Among the hockey players, Harry Mews went to Ontario, after the war, where he was a sales representative for the Goodyear Tire and Rubber Co. Ltd. of Canada. When he returned to St. John’s in 1927, he went into insurance and municipal politics. He served as the city’s eighth mayor from 1949 to 1965.
Sergeant Marmaduke Winter would, by December of 1917, be at Wandsworth Hospital in London recovering from a bullet wound in the back. In the summer of 1918, Newfoundland Prime Minister Sir John Crosbie came to see him there, and the regimental band was on hand, too, to play an air as Sergeant Winter received his Military Medal, having (as the citation read) “displayed great personal bravery in attacking two snipers single handed and killing them.”
Sydney Bennett would transfer to the Royal Flying Corps with whom, promoted captain, he won a French Croix de Guerre for his part in an air raid on German positions. He was commended for having “given proof of great courage and activity” by way of “a personal encounter” during which he “forced two enemy machines to descend.”

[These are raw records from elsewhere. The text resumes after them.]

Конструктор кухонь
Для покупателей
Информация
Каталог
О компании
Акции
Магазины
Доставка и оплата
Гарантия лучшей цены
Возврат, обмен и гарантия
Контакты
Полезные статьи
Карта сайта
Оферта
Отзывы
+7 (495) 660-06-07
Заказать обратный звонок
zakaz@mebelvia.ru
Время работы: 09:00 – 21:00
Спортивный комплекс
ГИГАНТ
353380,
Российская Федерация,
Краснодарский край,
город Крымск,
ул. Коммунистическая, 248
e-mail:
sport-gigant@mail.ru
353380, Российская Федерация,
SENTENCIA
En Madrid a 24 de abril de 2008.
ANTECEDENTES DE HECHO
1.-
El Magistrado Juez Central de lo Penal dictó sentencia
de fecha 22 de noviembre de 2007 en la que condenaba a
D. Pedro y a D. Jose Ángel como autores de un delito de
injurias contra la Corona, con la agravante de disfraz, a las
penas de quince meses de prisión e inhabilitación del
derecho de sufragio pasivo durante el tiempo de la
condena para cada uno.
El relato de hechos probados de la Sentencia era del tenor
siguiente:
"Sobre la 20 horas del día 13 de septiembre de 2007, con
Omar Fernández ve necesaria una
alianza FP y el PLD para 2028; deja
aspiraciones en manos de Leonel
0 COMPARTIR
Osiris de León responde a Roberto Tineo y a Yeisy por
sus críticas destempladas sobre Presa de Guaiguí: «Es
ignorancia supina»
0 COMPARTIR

In June of 1917, when the Newfoundland Regiment’s 2nd Battalion deployed to the Ypres Salient in Belgium, Lieutenant Ernest Churchill was in the battle through the summer and fall in the country around Passchendaele. By March of ’18 he was back in England, in hospital in Sheffield, suffering from the effects of “shell gas poisoning.” A Medical Board report listed his symptoms: “vomiting, cough, fever, loss of voice, and pain across chest, his eyes were closed for a few days.”

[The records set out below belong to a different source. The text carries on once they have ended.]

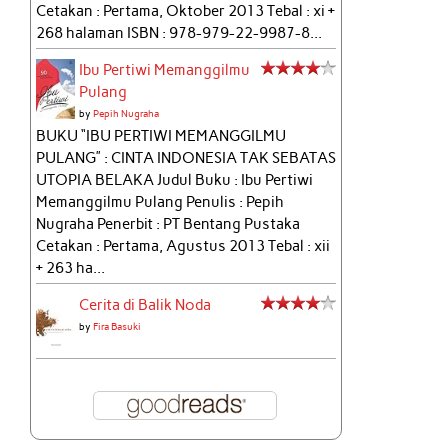
Cetakan : Pertama, Oktober 2013 Tebal : xi +
268 halaman ISBN : 978-979-22-9987-8...
Ibu Pertiwi Memanggilmu
Pulang
by
Pepih Nugraha
BUKU “IBU PERTIWI MEMANGGILMU
PULANG” : CINTA INDONESIA TAK SEBATAS
UTOPIA BELAKA Judul Buku : Ibu Pertiwi
Memanggilmu Pulang Penulis : Pepih
Nugraha Penerbit : PT Bentang Pustaka
Cetakan : Pertama, Agustus 2013 Tebal : xii
+ 263 ha...
Cerita di Balik Noda
by
Fira Basuki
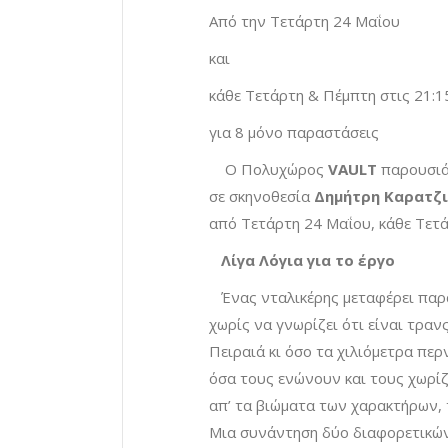
Από την Τετάρτη 24 Μαΐου
και
κάθε Τετάρτη & Πέμπτη στις 21:1
για 8 μόνο παραστάσεις
Ο Πολυχώρος
VAULT
παρουσιά
σε σκηνοθεσία
Δημήτρη Καρατζ
από Τετάρτη 24 Μαΐου, κάθε Τετά
Λίγα Λόγια για το έργο
Ένας νταλικέρης μεταφέρει παράν
χωρίς να γνωρίζει ότι είναι τραν
Πειραιά κι όσο τα χιλιόμετρα πε
όσα τους ενώνουν και τους χωρίζο
απ’ τα βιώματα των χαρακτήρων, 
Μια συνάντηση δύο διαφορετικών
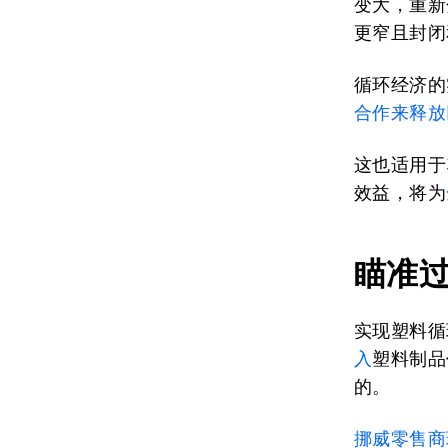
变大，重新
更窄且封闭
循环经济的
合作来释放
这也适用于
效益，将为
瞄准
实现塑料循
入
塑料制品
的。
挪威零售商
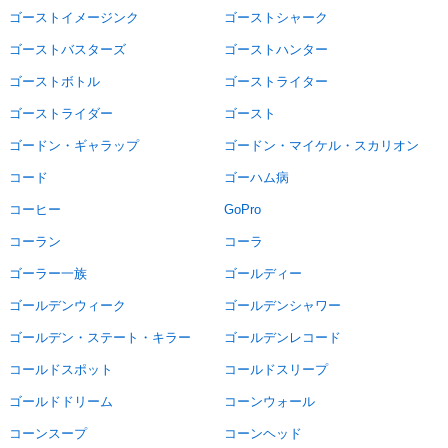
ゴーストイメージンク
ゴーストシャーク
ゴーストバスターズ
ゴーストハンター
ゴーストボトル
ゴーストライター
ゴーストライダー
ゴースト
ゴードン・ギャラップ
ゴードン・マイケル・スカリオン
コード
ゴーハム病
コーヒー
GoPro
コーラン
コーラ
ゴーラー一族
ゴールディー
ゴールデンウィーク
ゴールデンシャワー
ゴールデン・ステート・キラー
ゴールデンレコード
コールドスポット
コールドスリープ
ゴールドドリーム
コーンウォール
コーンスープ
コーンヘッド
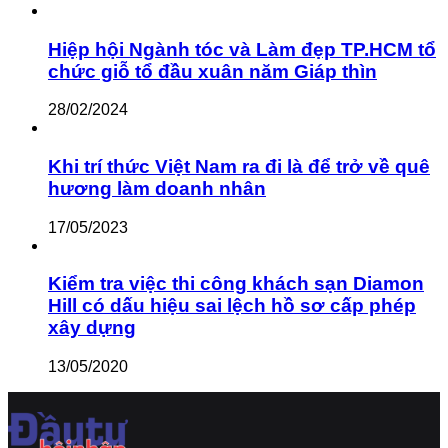
Hiệp hội Ngành tóc và Làm đẹp TP.HCM tổ
chức giỗ tổ đầu xuân năm Giáp thìn
28/02/2024
Khi trí thức Việt Nam ra đi là để trở về quê
hương làm doanh nhân
17/05/2023
Kiểm tra việc thi công khách sạn Diamon
Hill có dấu hiệu sai lệch hồ sơ cấp phép
xây dựng
13/05/2020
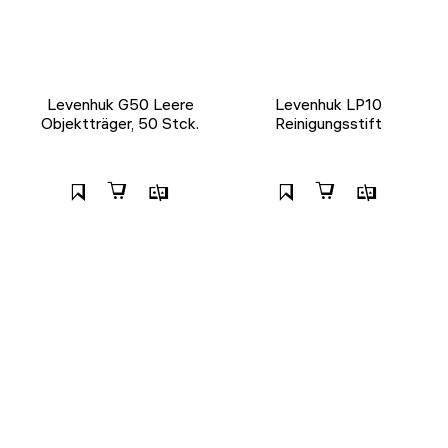
Levenhuk G50 Leere
Levenhuk LP10
Objektträger, 50 Stck.
Reinigungsstift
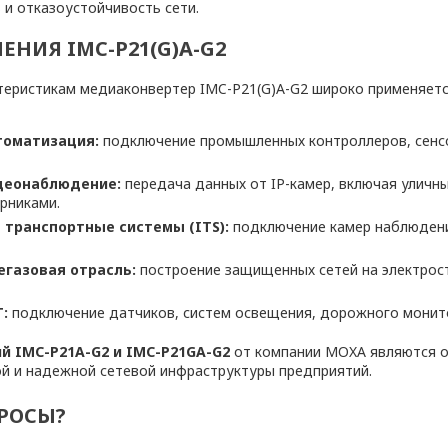
и отказоустойчивость сети.
НИЯ IMC-P21(G)A-G2
теристикам медиаконвертер IMC-P21(G)A-G2 широко применяетс
оматизация:
подключение промышленных контроллеров, сенсо
деонаблюдение:
передача данных от IP-камер, включая уличн
рниками.
транспортные системы (ITS):
подключение камер наблюдени
егазовая отрасль:
построение защищенных сетей на электрос
:
подключение датчиков, систем освещения, дорожного монит
ий IMC-P21A-G2 и IMC-P21GA-G2
от компании MOXA являются 
й и надежной сетевой инфраструктуры предприятий.
РОСЫ?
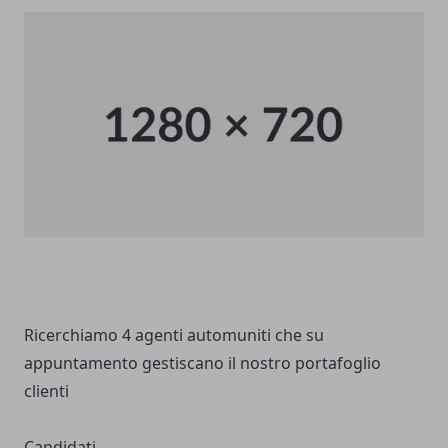
Ricerchiamo 4 agenti automuniti che su
appuntamento gestiscano il nostro portafoglio
clienti
Candidati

Captain Charlie Strong was at Passchendaele and then, early in 1918, with 1st Battalion as they tried to hold a German advance at the Franco-Belgian border. He was commanding two companies when he was wounded by a shellburst on April 12 around 3 p.m. near a crossroads called De Seule. Transferred to a Canadian casualty clearing station near Poperinghe, he died there of his wounds, at the age of 28, at 9.15 p.m. He’s buried at Ligssenthook Military Cemetery in Belgium.
Second Lieutenant Lionel Duley is the goaltender in the photograph. He was 20 in September of 1918. He was leading his platoon forward near a Belgian village called Keiberg, northeast of Brussels, when he was hit in the thigh by machine-gun fire. It was 11 in the morning when he died. “He was buried where he was killed,” his commanding officer later noted, “a cross being erected by the Regiment.” His remains were moved after the war, not far: he lies now at Tyne Cot Commonwealth War Graves Cemetery near Zonnebeke.